__TRAVAIL À FAIRE__:
- A) Dans l'extrait sur Fela Kuti, comment s'appelle le domaine où il regroupe famille, amis et musiciens ?
- B) D'après l'extrait sur Fela Kuti, par quel engagement se démarquait-il ? Répondez en une à trois phrases.
- C) Les affirmations suivantes concordent-elles avec l'extrait sur Fela Kuti ? Répondez par oui ou non et citez les mots de l'extrait qui tranchent. (i) L'album Zombie date de 1977. (ii) « Water No Get Enemy » est sortie en 1978. (iii) La vidéo de concert a été filmée à Paris.

== EXTRAIT À LIRE

En plus de ça, Fela Kuti se démarquait par un engagement politique très fort pour le panafricanisme et contre la kleptocratie et les inégalités. A partir de 1974, il regroupe famille, amis, et musiciens sur son domaine qu’il nomme la République de Kalakuta et qu’il déclare indépendant du pouvoir politique. C’est notamment là-bas qu’il enregistre les albums Expensive Shit (1975) et Zombie (1977), dont les chansons éponymes, au message politique très fort, connaîtront un succès immense. Parmi ses plus grandes chansons, ‘Water No Get Enemy’, sortie en 1975, caractérise très bien son projet musical. Joint à ce morceau emblématique, une des rares vidéos de Fela Kuti en concert, ici à Berlin en 1978. Son énergie sur scène, à la voix comme au saxophone, se ressent même à travers l’écran.

====
== DOCUMENTS FOURNIS

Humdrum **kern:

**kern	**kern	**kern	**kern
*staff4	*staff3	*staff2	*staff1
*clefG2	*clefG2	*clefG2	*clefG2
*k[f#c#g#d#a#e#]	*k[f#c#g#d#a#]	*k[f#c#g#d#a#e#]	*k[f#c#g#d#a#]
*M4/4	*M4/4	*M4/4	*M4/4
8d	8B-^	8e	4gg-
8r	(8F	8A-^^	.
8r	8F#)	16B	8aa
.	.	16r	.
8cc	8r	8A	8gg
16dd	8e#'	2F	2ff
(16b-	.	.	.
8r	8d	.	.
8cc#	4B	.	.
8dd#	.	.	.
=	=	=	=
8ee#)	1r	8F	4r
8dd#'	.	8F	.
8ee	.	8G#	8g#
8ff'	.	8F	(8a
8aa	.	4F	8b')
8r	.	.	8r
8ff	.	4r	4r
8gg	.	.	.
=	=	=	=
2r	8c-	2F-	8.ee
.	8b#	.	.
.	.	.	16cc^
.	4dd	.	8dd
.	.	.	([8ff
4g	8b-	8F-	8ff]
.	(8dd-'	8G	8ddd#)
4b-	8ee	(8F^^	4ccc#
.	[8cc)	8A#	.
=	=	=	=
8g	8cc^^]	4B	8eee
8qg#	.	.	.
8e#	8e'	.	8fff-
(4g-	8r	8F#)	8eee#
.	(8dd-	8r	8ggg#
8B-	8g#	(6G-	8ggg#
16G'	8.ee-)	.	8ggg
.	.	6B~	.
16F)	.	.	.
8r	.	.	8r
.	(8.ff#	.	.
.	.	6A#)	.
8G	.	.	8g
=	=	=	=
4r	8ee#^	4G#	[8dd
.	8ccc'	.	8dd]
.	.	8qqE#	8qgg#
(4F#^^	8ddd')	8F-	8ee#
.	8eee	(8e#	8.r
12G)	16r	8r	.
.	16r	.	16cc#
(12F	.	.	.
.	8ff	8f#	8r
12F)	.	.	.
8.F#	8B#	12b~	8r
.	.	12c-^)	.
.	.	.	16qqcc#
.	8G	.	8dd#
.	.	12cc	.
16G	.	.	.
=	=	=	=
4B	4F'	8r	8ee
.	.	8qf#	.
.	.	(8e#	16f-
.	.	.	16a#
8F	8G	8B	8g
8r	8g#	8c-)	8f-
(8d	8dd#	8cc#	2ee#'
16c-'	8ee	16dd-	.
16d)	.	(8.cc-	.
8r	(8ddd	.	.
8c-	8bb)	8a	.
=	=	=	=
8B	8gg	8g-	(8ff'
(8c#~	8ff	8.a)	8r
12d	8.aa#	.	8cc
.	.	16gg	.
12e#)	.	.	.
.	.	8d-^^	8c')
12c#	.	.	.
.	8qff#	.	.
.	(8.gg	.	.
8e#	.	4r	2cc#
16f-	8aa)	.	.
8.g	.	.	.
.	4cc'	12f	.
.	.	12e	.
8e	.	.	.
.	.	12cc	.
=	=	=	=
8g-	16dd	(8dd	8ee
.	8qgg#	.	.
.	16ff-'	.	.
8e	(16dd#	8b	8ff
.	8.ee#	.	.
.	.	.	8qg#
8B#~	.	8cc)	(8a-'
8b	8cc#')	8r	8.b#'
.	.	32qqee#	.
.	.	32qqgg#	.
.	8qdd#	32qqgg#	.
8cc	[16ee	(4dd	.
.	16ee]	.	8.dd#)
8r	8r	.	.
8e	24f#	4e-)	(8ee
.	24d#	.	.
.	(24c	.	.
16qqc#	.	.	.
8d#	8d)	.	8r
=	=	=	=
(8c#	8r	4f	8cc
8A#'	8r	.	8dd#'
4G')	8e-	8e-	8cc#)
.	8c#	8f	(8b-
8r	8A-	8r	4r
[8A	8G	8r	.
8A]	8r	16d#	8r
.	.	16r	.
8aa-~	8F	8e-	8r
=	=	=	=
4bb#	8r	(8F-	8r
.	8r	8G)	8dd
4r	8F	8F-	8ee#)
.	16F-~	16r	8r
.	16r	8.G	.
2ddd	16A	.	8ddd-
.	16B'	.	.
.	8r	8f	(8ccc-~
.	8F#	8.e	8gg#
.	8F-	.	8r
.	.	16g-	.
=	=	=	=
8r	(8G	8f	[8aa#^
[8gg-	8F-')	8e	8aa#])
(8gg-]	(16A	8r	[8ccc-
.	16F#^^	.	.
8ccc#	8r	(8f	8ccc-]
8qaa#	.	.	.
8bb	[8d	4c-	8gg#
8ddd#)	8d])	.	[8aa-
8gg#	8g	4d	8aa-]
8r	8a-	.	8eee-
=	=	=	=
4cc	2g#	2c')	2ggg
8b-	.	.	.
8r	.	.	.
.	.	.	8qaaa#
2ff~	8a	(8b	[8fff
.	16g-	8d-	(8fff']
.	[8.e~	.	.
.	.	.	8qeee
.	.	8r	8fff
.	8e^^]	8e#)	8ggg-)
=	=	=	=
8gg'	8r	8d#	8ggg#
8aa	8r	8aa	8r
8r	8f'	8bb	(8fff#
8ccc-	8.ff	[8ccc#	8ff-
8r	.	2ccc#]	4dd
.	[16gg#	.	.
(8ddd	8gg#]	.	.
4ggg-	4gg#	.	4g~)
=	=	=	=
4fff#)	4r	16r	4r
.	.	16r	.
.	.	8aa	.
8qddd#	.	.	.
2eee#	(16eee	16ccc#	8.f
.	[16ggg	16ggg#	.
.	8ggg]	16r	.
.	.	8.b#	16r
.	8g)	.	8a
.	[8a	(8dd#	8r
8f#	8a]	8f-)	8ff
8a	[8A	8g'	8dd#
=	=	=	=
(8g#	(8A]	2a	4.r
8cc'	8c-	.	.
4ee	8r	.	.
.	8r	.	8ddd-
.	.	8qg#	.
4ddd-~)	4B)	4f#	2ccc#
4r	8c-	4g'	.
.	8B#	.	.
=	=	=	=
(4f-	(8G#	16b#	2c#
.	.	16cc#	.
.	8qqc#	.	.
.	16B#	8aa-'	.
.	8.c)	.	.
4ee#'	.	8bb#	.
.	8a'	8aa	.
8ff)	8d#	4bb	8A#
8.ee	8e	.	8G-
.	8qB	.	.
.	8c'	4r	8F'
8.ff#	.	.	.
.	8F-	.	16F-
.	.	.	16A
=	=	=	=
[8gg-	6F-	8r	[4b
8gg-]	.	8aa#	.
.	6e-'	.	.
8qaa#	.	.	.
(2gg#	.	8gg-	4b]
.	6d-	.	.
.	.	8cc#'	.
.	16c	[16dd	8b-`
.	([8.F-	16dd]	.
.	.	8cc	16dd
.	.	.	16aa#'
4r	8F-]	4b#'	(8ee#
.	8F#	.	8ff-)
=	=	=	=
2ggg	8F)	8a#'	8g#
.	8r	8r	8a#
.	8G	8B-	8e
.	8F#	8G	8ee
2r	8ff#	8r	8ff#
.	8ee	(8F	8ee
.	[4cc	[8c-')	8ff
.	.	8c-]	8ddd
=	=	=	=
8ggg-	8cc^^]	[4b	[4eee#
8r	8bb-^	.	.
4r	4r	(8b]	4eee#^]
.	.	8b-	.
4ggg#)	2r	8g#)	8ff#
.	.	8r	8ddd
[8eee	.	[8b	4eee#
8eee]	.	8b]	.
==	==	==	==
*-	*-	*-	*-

====

__RÉPONSES FINALES__:
- A) La République de Kalakuta.

- B) Il se démarquait par un engagement politique très fort. Il défendait le panafricanisme et luttait contre la kleptocratie et les inégalités.

- C)
(i) Oui : « Zombie (1977) ».
(ii) Non : « sortie en 1975 ».
(iii) Non : « ici à Berlin en 1978 ».